I’ve got nothing else to do,” he said.
“I’ve got no family in Ireland, no friends.
I don’t have any family here in Ireland.”
He has been unable to attend the annual Mockingbird Festival in Cork since he turned 20.
He’s been living in an apartment in Dublin for the past year, after his mother was told she could not live with him, and his father had to move out.
He and his siblings live with their grandmother in a small cottage in County Louth.
His mother, who is the mother of his three siblings, was given a certificate of abeyance after his last birthday, but is not allowed to visit him.
“She’s had a couple of visits to the house, but it’s always been a very long time since I’ve seen her,” he says.
“When she finally comes back I’m going to see her, but I’m still not sure.

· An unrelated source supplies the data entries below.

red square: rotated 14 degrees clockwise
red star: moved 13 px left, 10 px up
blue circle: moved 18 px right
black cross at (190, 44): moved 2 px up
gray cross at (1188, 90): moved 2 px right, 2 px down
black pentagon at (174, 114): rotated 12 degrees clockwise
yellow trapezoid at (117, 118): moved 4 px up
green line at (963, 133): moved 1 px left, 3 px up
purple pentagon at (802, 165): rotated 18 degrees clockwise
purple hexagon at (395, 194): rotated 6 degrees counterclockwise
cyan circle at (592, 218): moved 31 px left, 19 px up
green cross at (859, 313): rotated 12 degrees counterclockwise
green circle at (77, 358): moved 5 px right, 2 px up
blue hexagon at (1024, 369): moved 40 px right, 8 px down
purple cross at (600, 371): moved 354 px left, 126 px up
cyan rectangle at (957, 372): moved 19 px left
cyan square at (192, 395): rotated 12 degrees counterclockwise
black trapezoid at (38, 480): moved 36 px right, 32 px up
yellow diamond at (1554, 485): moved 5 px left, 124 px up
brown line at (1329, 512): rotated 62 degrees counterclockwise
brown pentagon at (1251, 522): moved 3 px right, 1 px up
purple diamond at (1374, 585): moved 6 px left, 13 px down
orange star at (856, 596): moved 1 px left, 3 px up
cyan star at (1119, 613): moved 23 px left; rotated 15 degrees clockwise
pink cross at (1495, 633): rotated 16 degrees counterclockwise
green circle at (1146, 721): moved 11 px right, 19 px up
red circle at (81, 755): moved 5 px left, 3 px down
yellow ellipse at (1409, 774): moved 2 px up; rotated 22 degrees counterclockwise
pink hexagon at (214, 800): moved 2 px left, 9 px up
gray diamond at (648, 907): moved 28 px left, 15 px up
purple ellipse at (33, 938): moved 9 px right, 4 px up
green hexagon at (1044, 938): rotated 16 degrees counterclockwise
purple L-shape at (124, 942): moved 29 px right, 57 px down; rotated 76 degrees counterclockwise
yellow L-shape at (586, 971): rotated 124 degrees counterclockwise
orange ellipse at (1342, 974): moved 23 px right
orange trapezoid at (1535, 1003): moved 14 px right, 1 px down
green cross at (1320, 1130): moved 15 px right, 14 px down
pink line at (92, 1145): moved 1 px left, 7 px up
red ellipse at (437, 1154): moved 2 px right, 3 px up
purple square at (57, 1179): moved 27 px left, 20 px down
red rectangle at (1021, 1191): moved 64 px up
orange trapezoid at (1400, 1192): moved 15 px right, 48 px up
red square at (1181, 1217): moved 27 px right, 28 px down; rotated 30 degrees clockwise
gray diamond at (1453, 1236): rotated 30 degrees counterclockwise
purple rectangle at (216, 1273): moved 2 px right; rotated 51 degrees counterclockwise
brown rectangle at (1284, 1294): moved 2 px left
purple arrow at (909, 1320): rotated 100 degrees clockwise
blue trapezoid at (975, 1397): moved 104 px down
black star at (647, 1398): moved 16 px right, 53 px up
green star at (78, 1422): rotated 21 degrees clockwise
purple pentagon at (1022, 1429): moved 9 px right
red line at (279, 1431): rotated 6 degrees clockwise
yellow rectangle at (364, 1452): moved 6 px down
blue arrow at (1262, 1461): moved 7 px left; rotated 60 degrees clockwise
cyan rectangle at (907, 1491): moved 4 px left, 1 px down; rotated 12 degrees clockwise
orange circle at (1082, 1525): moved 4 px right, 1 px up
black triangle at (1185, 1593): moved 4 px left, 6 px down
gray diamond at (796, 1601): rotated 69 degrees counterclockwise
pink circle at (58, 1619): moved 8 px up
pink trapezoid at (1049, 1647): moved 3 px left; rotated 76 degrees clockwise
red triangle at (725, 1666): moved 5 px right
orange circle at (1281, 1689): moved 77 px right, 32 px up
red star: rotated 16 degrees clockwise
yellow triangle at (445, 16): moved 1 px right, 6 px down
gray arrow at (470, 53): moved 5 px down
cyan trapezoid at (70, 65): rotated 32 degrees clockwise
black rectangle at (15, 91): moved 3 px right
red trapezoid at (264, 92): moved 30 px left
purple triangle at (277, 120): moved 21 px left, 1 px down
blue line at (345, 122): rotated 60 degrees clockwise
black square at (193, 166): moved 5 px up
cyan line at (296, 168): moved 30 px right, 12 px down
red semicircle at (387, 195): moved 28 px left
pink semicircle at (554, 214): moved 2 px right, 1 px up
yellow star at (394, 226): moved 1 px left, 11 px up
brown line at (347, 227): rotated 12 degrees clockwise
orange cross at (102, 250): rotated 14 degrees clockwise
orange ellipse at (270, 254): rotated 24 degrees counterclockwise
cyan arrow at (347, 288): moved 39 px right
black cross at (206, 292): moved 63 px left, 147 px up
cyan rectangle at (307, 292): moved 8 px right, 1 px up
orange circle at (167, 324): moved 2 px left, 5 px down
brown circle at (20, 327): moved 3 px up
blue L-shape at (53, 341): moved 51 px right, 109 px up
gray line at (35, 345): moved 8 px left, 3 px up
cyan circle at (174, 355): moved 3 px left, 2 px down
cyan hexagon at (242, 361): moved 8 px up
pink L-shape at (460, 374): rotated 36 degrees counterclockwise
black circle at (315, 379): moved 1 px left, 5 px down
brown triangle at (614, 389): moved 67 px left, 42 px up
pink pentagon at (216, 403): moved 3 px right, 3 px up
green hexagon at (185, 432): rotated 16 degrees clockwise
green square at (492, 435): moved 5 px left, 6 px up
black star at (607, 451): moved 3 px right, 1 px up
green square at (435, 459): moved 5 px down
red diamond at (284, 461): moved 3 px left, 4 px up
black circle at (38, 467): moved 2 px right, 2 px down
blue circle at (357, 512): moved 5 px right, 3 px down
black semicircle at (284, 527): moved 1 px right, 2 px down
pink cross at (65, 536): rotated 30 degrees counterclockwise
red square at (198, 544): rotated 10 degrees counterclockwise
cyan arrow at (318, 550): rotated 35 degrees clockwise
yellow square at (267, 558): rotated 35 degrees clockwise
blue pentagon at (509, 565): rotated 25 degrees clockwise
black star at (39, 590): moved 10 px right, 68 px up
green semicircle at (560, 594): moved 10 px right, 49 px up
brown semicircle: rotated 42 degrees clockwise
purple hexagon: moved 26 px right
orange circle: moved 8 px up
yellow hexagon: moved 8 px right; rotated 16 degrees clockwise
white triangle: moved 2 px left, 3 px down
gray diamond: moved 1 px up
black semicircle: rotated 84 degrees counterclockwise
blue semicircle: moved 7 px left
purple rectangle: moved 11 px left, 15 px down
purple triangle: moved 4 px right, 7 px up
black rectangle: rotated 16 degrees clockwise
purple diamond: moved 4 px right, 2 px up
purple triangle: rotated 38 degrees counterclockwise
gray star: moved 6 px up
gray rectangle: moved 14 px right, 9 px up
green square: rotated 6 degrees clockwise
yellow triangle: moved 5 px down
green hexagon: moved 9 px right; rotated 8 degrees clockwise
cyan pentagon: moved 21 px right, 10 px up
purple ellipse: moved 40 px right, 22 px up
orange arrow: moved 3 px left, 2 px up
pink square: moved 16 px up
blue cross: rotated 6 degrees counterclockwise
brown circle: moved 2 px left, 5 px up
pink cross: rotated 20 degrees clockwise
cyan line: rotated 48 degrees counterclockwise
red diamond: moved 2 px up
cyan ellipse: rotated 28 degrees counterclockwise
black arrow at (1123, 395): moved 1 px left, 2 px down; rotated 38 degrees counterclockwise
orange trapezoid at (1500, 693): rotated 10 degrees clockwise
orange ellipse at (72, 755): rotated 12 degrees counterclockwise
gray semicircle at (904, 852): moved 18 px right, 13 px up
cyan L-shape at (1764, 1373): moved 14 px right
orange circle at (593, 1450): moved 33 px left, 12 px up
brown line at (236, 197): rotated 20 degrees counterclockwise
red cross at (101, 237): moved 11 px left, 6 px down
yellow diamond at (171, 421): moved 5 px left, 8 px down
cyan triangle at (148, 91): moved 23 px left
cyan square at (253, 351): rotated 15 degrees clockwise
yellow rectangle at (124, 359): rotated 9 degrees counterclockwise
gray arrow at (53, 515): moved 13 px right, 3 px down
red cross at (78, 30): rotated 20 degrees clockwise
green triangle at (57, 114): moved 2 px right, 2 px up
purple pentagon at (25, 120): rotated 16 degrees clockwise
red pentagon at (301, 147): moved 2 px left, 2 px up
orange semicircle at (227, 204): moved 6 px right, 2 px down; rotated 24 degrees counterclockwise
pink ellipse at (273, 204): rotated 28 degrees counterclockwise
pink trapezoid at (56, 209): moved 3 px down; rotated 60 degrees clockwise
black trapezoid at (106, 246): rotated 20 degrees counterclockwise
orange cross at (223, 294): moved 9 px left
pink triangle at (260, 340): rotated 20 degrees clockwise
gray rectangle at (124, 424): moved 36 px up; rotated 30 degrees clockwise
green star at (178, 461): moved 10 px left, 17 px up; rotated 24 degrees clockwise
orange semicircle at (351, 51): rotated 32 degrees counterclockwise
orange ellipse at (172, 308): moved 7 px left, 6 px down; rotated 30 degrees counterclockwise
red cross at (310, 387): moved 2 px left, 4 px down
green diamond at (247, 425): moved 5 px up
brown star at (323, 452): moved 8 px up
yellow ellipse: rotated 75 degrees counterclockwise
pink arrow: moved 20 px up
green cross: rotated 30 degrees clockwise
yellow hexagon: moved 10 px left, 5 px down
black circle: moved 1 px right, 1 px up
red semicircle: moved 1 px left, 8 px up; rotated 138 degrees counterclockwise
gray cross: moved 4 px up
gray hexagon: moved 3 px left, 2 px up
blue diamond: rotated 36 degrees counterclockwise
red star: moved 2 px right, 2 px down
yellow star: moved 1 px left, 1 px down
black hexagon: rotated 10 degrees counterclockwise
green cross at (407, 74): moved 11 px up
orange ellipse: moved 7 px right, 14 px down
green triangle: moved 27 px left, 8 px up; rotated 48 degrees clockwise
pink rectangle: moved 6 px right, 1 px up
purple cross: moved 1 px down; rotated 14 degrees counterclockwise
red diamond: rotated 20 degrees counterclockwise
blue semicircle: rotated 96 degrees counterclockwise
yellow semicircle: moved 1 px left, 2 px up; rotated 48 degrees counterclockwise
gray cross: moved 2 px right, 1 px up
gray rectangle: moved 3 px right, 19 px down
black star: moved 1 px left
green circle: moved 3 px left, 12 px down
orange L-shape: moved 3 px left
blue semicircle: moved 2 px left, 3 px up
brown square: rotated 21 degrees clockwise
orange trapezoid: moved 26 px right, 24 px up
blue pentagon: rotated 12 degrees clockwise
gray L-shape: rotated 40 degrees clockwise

She hasn’t been in the house since last year.”
He hopes his family will be able to visit again when he’s older.
“It will be a special place to see my mum, my brother and me again,” he told The Irish Times.
“We’ve always been there for each other.
It will be so much better.”
In a statement, the family said it was aware of the incident, and is “confident that no one will be harmed” and that they have been made aware of any potential consequences to the victim’s family.
It added that they are offering any assistance they can to the family, which include “support, counselling, and financial assistance for the costs of the medical expenses and the emotional distress.”
They added that it was “inappropriate” for any further details to be shared at this time.